■ Job item
Please copy each line from the entries that contains the string "ПОЛУЧИТЬ".
[[ Material supplied, beginning ]]
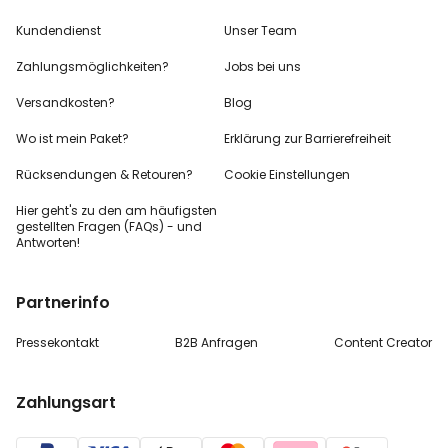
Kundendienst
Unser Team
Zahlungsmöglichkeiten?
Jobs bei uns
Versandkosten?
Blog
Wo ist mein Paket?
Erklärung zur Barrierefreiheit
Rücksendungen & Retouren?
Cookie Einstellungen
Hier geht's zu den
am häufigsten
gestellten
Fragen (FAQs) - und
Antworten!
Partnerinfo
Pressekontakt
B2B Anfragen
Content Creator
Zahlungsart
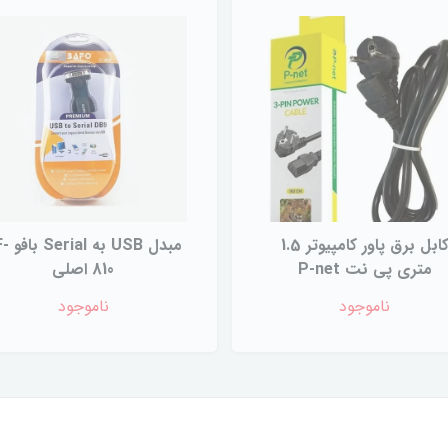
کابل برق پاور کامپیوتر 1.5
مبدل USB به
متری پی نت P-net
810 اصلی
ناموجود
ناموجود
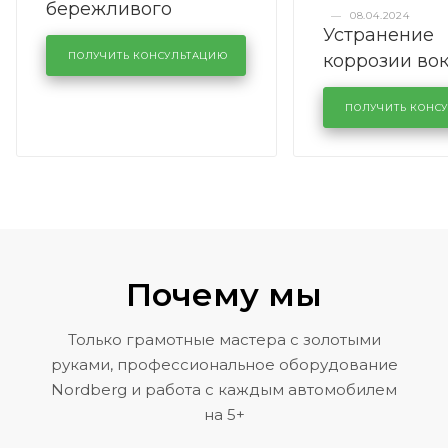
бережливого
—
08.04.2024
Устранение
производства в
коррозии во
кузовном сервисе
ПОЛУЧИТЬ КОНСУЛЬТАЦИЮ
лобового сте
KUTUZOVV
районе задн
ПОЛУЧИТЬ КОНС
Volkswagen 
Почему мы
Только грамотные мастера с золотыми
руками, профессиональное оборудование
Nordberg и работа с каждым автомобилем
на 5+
[[ Material supplied, end ]]
■ Solution below
ПОЛУЧИТЬ КОНСУЛЬТАЦИЮ
ПОЛУЧИТЬ КОНС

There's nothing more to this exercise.